Throughput vs. latency¶

There are two implementations of subwabbit.base.VowpalWabbitBaseModel. Both implementations run vw subprocess and communicates with subprocess through pipes, but implementations differ in whether pipe is blocking or nonblocking.

Blocking¶

subwabbit.blocking.VowpalWabbitProcess

Blocking implementation use buffered binary IO. When predict() method is called, there is loop that:

creates batch of VW lines
sends this batch to Vowpal and flush Python-side buffer into system pipe buffer
waits for predictions from last but one batch (writing is one batch ahead, so Vowpal should always be busy with processing lines)

There is also train() method that looks very similar, but usually you run training on instance with write_only=True so there is no need to wait for predictions.

Nonblocking¶

subwabbit.nonblocking.VowpalWabbitNonBlockingProcess

Warning

Nonblocking implementation is only available for Linux based systems.

Warning

Training is not implemented for nonblocking variant.

Blocking implementation has great throughput, depends on features you have and arguments of vw process, it can be even optimal, so Vowpal itself is a bottleneck. However, due to blocking system calls, it can miss timeout. That is unacceptable if there is SLO with low-latency requirements.

Nonblocking implementation works similar to blocking, but it does not block for system calls when there are no predictions to read or system level buffer for VW lines is full, which helps to keep latencies very stable.

There is comparison of running time of predict() method with timeout set to 10ms:

	pyvw	blocking	nonblocking
mean	0.010039	0.010929	0.009473
min	0.010012	0.010054	0.009049
25%	0.010025	0.010130	0.009142
50%	0.010036	0.010312	0.009355
75%	0.010048	0.010630	0.009804
90%	0.010063	0.010950	0.010024
99%	0.010091	0.013289	0.010140
max	0.010138	0.468903	0.010999

Nonblocking implementation reduced latency peaks significantly, from almost 460ms to just 1ms.

Nonblocking implementation makes more system calls with smaller batches then blocking implementation and it comes with price of slightly lower throughput.

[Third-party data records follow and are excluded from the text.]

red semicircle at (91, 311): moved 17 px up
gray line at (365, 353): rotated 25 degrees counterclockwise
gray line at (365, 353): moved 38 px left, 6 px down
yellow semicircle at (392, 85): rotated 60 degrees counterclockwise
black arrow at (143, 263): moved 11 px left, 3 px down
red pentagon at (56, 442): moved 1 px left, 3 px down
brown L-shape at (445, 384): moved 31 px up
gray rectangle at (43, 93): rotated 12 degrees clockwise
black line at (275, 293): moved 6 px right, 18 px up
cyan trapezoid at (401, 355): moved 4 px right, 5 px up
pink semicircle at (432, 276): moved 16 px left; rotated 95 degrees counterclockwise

Predicted lines per request:

	pyvw	blocking	nonblocking
mean	239.461000	1033.70000	911.890000
min	83.000000	100.00000	0.000000
25%	192.750000	650.00000	552.000000
50%	240.000000	1000.00000	841.500000
75%	288.000000	1350.00000	1271.750000
90%	316.000000	1600.00000	1574.000000
99%	349.000000	1900.00000	1900.130000
max	362.000000	2050.00000	2022.000000

Note

Nonblocking implementation may have even zero predictions per call. It can happen due to previous call not having enough time to clean buffers before timeout, thus next call has to clean buffers and that can take all of it’s time. See predict() metrics argument for details how to monitor this behavior.